**Data for analysis**

[Start of section]

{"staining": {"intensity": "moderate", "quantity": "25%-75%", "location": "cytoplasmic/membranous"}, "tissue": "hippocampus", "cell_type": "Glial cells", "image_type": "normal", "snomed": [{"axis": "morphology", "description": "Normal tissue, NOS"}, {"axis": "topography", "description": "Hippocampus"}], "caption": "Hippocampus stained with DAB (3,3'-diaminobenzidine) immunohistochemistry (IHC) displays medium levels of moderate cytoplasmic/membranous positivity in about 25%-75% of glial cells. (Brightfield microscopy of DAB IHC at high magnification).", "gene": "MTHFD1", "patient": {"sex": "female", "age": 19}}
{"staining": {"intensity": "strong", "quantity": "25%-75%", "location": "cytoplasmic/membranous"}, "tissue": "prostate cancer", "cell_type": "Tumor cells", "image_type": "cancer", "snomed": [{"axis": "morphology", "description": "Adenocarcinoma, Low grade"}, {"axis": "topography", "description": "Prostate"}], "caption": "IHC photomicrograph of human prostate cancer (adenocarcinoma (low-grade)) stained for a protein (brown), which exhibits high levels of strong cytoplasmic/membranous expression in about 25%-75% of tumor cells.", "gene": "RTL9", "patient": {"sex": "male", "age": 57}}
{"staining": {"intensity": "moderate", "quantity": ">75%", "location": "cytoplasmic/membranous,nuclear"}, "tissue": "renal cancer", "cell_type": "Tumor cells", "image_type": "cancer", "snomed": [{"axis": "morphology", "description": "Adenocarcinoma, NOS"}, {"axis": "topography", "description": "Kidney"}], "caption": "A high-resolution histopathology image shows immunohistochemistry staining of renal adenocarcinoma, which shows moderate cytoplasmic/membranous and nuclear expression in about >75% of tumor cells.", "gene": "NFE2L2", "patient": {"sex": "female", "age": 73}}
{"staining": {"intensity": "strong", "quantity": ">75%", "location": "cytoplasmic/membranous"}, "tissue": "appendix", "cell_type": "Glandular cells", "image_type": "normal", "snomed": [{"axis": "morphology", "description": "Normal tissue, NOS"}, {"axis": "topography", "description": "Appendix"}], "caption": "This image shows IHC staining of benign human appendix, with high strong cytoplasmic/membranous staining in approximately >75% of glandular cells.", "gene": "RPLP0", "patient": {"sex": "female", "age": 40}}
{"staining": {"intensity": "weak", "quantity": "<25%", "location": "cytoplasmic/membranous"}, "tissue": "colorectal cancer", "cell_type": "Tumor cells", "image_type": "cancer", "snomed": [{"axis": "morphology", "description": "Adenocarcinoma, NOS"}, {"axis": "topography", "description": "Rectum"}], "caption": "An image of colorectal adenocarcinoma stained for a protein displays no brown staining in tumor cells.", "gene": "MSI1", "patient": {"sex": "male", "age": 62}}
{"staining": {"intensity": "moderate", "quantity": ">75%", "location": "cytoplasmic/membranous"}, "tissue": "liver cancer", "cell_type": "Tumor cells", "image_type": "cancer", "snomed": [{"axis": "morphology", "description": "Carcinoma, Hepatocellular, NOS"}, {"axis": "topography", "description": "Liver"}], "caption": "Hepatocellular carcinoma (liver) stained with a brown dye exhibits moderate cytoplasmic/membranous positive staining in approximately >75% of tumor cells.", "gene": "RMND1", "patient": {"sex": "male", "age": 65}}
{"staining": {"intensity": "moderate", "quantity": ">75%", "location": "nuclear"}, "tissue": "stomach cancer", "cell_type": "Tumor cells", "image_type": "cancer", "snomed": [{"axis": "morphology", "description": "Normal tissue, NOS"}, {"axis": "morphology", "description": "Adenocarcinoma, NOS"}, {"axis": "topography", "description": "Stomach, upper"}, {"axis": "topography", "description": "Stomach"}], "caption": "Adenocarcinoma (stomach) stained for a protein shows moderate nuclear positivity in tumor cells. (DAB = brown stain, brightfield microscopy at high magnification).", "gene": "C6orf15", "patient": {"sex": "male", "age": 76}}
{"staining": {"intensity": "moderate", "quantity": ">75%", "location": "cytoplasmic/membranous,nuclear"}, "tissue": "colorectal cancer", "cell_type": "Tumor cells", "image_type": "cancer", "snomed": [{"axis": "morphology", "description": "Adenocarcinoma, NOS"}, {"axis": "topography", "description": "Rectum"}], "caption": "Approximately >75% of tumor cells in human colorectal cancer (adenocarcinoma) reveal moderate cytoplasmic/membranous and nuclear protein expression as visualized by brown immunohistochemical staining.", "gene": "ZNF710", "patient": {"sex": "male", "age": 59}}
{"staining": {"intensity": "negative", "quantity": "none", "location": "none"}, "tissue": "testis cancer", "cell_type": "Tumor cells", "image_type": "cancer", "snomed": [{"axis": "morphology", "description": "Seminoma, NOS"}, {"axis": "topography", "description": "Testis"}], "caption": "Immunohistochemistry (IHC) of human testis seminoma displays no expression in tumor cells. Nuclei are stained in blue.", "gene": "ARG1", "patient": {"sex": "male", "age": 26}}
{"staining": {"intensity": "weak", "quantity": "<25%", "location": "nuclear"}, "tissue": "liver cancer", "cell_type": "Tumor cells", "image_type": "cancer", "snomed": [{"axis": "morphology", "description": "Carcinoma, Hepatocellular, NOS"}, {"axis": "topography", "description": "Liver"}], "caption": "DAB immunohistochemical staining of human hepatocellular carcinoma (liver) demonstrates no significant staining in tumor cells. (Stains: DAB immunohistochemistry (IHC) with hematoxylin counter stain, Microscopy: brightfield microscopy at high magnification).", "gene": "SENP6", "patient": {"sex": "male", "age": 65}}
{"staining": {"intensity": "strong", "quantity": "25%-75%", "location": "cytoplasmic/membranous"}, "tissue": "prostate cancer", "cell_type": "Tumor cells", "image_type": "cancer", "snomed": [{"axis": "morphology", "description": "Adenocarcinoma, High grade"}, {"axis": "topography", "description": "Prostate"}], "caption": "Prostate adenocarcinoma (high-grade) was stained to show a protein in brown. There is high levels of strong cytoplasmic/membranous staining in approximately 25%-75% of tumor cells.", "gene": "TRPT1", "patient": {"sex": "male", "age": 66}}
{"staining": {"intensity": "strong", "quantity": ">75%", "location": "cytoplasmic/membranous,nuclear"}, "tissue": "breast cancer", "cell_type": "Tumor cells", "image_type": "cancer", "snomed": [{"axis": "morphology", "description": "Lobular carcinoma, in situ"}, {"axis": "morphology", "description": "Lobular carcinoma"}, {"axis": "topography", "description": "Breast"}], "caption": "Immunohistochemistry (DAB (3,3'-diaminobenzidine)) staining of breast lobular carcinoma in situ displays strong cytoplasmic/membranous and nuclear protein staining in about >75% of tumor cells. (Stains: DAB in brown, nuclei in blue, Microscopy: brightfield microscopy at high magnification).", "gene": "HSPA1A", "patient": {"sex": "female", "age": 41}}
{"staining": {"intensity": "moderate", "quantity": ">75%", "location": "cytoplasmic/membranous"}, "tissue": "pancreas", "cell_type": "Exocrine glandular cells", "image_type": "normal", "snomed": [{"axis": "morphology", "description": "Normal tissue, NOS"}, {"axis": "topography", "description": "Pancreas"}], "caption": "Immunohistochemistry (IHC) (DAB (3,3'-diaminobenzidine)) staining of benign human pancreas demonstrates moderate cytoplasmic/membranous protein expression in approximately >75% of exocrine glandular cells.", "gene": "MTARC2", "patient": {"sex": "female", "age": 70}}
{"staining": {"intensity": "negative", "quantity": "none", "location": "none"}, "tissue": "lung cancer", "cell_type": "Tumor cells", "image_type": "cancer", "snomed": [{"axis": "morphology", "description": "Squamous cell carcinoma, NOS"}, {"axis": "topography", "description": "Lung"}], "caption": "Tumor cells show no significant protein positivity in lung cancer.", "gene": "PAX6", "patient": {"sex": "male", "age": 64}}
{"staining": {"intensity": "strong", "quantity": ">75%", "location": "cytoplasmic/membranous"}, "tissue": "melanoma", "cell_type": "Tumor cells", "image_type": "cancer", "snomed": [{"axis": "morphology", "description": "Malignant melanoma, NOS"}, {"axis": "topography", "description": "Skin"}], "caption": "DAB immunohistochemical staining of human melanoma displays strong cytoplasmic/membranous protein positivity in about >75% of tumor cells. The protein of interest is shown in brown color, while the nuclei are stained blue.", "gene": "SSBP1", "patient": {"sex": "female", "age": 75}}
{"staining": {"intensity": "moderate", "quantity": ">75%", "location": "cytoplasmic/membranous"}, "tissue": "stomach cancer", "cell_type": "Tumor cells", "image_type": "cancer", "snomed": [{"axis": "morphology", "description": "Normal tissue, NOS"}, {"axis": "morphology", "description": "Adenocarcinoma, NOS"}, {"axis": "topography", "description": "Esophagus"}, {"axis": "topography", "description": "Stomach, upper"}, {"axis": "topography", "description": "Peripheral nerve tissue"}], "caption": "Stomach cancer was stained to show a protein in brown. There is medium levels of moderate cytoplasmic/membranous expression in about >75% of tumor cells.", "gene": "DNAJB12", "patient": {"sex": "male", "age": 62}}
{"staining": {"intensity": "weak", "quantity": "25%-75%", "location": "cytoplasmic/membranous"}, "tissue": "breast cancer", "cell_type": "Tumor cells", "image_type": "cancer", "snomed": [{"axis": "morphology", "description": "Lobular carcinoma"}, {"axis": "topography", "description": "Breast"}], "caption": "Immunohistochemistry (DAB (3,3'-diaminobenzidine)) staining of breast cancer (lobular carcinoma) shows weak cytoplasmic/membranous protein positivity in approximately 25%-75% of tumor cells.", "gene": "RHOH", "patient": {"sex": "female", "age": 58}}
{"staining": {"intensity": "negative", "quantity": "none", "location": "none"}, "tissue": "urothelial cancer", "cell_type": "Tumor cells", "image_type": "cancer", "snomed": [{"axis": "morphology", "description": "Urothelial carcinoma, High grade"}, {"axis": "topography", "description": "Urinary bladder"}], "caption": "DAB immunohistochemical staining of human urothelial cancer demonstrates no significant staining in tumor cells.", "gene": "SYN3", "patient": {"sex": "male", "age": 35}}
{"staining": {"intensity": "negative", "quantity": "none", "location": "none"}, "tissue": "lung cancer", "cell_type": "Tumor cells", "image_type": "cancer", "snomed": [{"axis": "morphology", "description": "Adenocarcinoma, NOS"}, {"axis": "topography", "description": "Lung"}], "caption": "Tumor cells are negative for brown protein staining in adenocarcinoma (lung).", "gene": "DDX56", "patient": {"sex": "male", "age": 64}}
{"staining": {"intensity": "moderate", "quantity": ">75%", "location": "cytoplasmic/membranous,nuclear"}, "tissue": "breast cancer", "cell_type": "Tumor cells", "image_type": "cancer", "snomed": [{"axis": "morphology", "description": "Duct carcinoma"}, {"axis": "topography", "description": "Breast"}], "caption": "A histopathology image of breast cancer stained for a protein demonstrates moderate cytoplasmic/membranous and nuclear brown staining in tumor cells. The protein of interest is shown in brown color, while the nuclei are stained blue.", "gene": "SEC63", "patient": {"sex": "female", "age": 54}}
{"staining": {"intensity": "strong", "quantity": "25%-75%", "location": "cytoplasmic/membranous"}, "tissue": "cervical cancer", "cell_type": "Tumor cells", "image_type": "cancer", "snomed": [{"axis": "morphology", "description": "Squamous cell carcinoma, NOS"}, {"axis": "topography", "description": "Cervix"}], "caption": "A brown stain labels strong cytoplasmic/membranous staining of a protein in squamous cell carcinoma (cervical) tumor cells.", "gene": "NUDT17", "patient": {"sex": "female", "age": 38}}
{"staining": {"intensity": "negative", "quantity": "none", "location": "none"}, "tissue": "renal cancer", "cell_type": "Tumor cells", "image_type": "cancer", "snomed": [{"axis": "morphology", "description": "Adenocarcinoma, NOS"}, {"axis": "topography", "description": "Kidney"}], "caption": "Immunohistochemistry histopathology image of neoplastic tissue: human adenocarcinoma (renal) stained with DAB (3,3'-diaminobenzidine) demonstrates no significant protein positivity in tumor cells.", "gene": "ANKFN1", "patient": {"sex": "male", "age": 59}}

[End of section]

Look through the material above and print exactly the lines from the one containing "(IHC) of human" to the one containing "adenocarcinoma (high-grade) was", both included, and nothing more.

**Completed exercise**
{"staining": {"intensity": "negative", "quantity": "none", "location": "none"}, "tissue": "testis cancer", "cell_type": "Tumor cells", "image_type": "cancer", "snomed": [{"axis": "morphology", "description": "Seminoma, NOS"}, {"axis": "topography", "description": "Testis"}], "caption": "Immunohistochemistry (IHC) of human testis seminoma displays no expression in tumor cells. Nuclei are stained in blue.", "gene": "ARG1", "patient": {"sex": "male", "age": 26}}
{"staining": {"intensity": "weak", "quantity": "<25%", "location": "nuclear"}, "tissue": "liver cancer", "cell_type": "Tumor cells", "image_type": "cancer", "snomed": [{"axis": "morphology", "description": "Carcinoma, Hepatocellular, NOS"}, {"axis": "topography", "description": "Liver"}], "caption": "DAB immunohistochemical staining of human hepatocellular carcinoma (liver) demonstrates no significant staining in tumor cells. (Stains: DAB immunohistochemistry (IHC) with hematoxylin counter stain, Microscopy: brightfield microscopy at high magnification).", "gene": "SENP6", "patient": {"sex": "male", "age": 65}}
{"staining": {"intensity": "strong", "quantity": "25%-75%", "location": "cytoplasmic/membranous"}, "tissue": "prostate cancer", "cell_type": "Tumor cells", "image_type": "cancer", "snomed": [{"axis": "morphology", "description": "Adenocarcinoma, High grade"}, {"axis": "topography", "description": "Prostate"}], "caption": "Prostate adenocarcinoma (high-grade) was stained to show a protein in brown. There is high levels of strong cytoplasmic/membranous staining in approximately 25%-75% of tumor cells.", "gene": "TRPT1", "patient": {"sex": "male", "age": 66}}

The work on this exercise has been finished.